Open tirrolo opened 3 years ago
Hi @tirrolo ,
That's an interesting problem.
According to R2RML, section 7.3, if an argument of a template is null, the template value becomes null, whether it is an IRI template or something else.
Do you know if the Direct Mapping specification suggests something for this situation?
One first idea from my side would be to use a COALESCE in the source part of the mapping assertion so as to replace the null value by a default value (e.g. the 'null' string). This may be imperfect since multiple rows could produce the same bnode, which I don't know if it is tolerated by the Direct Mapping specification or not.
Best, Benjamin
Hi Benjamin, Davide
The Direct Mapping specification (https://www.w3.org/TR/rdb-direct-mapping/#no-pk) does not prescribe any way of creating blank nodes (no template), it merely says that each row of the table should get a fresh blank node assigned to it. This makes perfect sense, but it means that we need some sort of surrogate ID in that case. However, all attributes, as Davide highlights, cannot be used as such an ID - a row number is required instead, but that makes it difficult to support it in general. DBMSs use various ways of producing row IDs, and keeping those IDs consistent for references (https://www.w3.org/TR/rdb-direct-mapping/#ref-no-pk) may even be impossible.
A practical solution could be using COALESCE(TYPE2TXT(column), 'NULL'), but that will be close to the weird treatment of NULLs in early MS SQL Server, where all NULLs in any given column were "equal" (so, a UNIQUE nullable column could contain at most one NULL).
Best Roman
Hi,
Thanks Roman for the explanation. We encounter here the same difficulties as with the request for supporting anonymous blank nodes in the mapping (#372, not part of R2RML).

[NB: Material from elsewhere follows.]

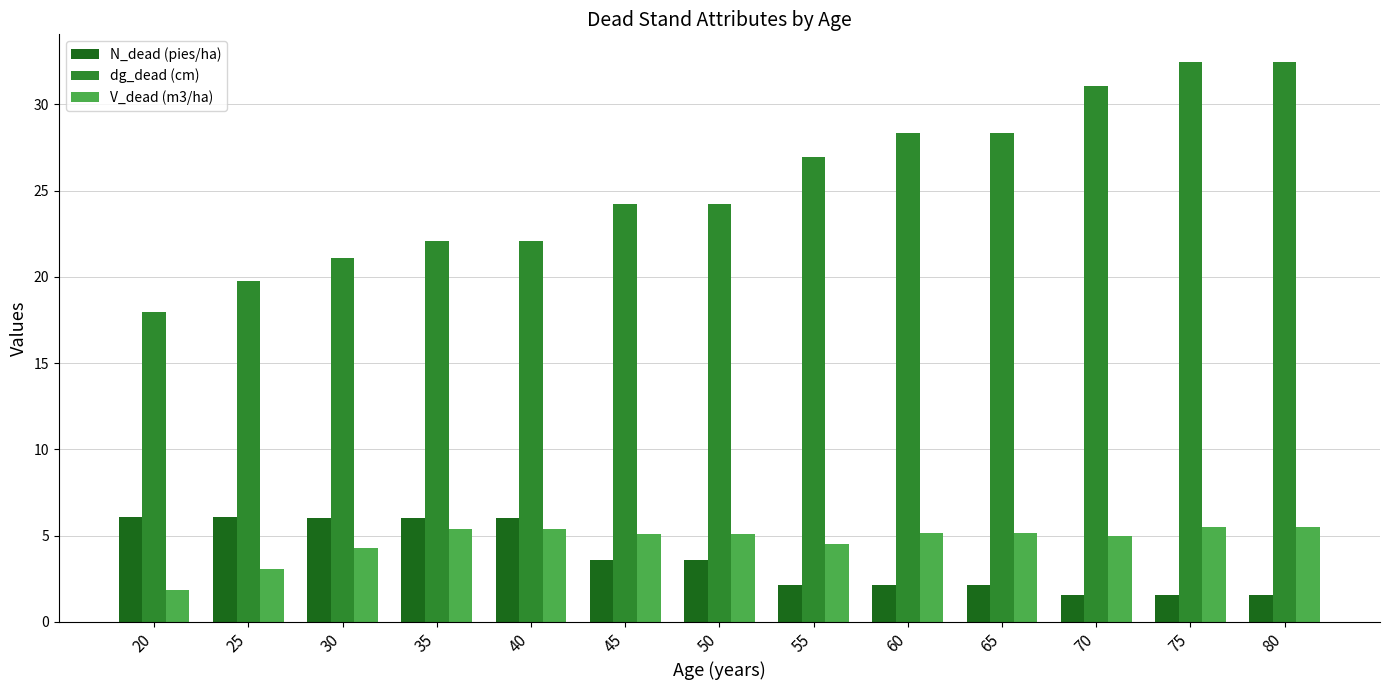

Which series has the largest total across all categories?

dg_dead (cm)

Unfortunately, the practical solution based on COALESCE we are having in mind does not comply with the Direct Mapping specification. The approach of row ids seems to be a better way, but indeed hard to support as DBMSs handle them in very different ways, when they provide this feature.
Best, Benjamin
Following our online discussion this morning, the Ontop bootstrapper does and will not align itself with the Direct Mapping spec, but with the default mapping mechanism of R2RML (https://www.w3.org/TR/r2rml/#default-mappings). We should made explicit that duplicate rows are not preserved.

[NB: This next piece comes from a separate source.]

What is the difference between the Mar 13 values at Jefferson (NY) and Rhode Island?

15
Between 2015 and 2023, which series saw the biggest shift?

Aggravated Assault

In that setting, it should be OK to replace nulls by default values using coalesce. That will be the responsibility of the bootstrapper, not of the R2RML mapping processor. The choice of default values should be made configurable.

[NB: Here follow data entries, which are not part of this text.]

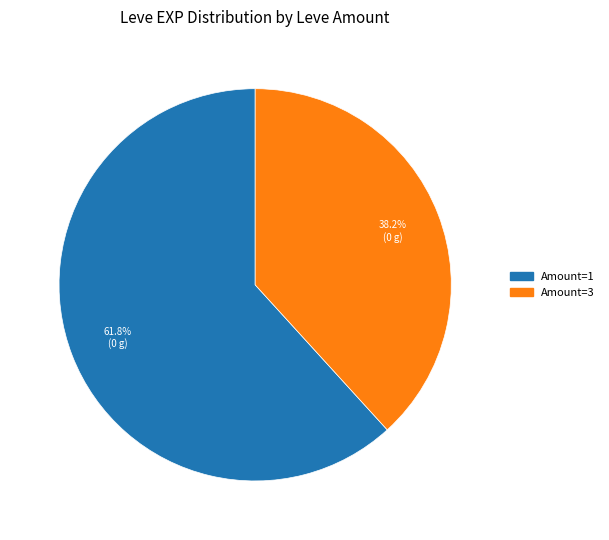

Does any single category account for the majority?

Yes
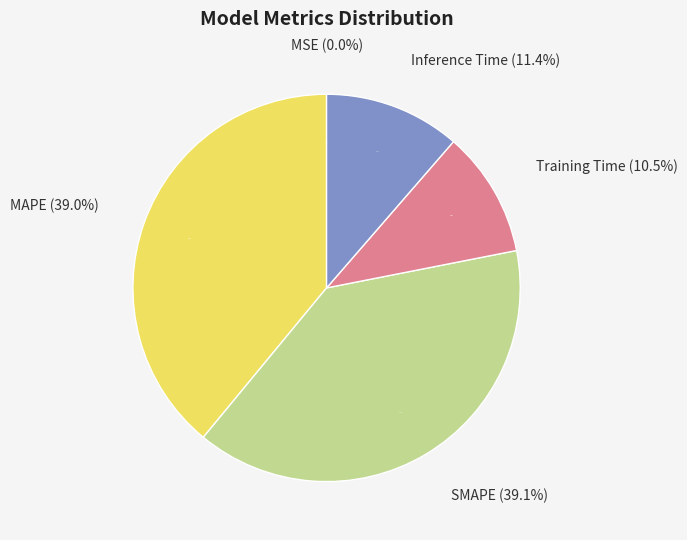

Count the number of slices in the pie.

5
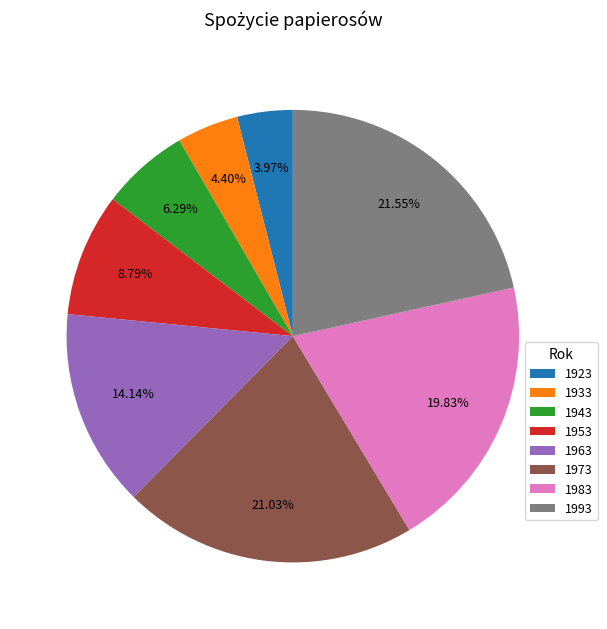

To the nearest percent, what percentage of the pie is 1953?

9%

One idea of having one single default value to specify: casting all arguments of the template to string before applying the coalesce.
That's precisely what I wrote above, with COALESCE(TYPE2TXT(column), 'NULL'). I mentioned it's weird, but actually it's not that bad: the template will contain all columns, so, the only effect of this COALESCE is indeed elimination of duplicate rows.
To properly deal with duplicate rows, we'll need to extend the SQLParser to understand the "pseudo-columns" like ROWID (which will make it more dependant on the SQL dialect, which is probably inevitable at some stage anyway).
Yes guys, I can handle this in the way you suggest (i.e., ignore rowids) in the new bootstrapper branch, because I have a configuration file there. However I am not sure at all we will eventually want to merge that into Ontop: that bootstrapper is getting quite complex and for such reason I was in fact thinking of taking it out of the Ontop codebase. For sure, before considering any merging, it requires a substantial refactoring effort (I have spent the latest months in rushing adding new features, and as a result the code looks ugly).
Description
Whenever a table without primary key is encountered, the Ontop bootstrapper will generate a bnode template comprising all attributes of the table. However, if such table contain null values, then this means that no output rdf triple will be generated by ontop materialize with respect to rows containing nulls (this seems to follow the mechanics adopted for URIs, that cannot be constructed out of null values... however bnodes templates should be treated differently than URI templates, since bnodes are not URIs).
Steps to Reproduce
1) Create the DB "bootstrapper-tests-bnode" (already on obdalin) with the following definition:
Bootstrap the ontology and mappings. For your convenience, here they are:
Ontology:
Mapping:
3) Run Ontop materialize:
./ontop materialize -p onto/bnodes/bnodes.properties -m onto/bnodes/bnodes.obda -t onto/bnodes/bnodes.owl -o bnodes.ttl
Expected behavior: Some non-empty output
Actual behavior: Empty RDF file.
Reproduces how often: Always
Attached material
Everything is provided above.
Versions
Ontop CLI 4.0.3
Additional Information
Any additional information, configuration or data that might be necessary to reproduce the issue.